— Begin Record extracts —

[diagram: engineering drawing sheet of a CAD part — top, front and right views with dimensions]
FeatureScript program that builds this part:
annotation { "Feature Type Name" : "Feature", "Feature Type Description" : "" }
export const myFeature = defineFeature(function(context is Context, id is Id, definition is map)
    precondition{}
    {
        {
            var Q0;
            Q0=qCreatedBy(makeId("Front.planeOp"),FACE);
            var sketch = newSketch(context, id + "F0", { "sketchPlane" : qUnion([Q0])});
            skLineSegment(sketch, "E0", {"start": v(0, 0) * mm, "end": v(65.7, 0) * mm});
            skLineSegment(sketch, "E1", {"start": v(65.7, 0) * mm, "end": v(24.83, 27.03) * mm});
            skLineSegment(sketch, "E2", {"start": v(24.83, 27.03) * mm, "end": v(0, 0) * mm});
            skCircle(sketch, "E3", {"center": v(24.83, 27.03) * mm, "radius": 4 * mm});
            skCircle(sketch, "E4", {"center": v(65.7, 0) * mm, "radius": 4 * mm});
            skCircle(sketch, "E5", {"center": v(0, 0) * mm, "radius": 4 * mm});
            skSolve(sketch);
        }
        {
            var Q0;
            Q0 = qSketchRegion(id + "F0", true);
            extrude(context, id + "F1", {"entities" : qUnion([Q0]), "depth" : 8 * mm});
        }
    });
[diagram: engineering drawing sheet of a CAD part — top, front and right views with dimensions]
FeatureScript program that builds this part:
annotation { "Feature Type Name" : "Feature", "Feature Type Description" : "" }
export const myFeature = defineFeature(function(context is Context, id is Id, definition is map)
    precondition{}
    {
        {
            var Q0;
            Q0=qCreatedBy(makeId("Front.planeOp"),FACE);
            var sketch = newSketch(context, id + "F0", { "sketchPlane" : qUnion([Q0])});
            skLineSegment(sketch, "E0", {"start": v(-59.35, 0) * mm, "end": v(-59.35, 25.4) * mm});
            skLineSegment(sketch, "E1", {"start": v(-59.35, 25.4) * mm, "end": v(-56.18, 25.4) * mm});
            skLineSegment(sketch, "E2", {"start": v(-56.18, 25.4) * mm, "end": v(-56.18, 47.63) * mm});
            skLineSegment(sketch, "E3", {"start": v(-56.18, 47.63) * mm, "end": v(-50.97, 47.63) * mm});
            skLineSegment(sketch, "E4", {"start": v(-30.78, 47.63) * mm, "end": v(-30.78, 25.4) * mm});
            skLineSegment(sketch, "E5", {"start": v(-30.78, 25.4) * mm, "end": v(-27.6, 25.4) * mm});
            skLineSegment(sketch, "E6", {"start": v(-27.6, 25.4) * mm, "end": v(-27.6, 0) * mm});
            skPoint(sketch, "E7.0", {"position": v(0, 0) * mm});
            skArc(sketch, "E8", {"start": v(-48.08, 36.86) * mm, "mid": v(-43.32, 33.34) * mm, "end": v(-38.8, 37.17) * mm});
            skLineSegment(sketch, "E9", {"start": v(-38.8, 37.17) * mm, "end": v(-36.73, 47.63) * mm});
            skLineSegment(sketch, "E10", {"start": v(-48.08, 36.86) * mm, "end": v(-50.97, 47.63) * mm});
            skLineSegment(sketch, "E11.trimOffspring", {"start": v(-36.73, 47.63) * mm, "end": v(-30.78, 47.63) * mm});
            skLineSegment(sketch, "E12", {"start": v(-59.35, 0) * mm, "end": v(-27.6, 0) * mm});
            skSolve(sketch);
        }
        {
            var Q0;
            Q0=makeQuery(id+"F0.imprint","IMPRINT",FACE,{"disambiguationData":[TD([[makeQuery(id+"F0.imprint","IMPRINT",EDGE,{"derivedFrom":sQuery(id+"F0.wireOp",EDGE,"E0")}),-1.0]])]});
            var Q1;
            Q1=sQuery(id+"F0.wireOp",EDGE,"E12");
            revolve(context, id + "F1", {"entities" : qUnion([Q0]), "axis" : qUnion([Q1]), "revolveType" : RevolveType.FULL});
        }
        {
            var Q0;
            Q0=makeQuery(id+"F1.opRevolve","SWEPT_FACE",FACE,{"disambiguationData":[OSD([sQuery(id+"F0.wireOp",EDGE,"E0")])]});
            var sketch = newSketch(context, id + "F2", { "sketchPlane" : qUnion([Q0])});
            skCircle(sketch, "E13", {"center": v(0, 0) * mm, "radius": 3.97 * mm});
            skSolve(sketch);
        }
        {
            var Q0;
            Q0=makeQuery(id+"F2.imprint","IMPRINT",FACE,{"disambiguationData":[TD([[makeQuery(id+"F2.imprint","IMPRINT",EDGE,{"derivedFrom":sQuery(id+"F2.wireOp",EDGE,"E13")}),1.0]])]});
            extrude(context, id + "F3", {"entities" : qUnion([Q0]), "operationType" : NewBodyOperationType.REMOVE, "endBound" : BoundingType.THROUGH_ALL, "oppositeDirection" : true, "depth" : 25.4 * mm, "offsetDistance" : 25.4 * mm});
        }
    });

— End Record extracts —

Work instructions
Count the lines of the records that contain the string "EDGE". Give only the number.

The solution
4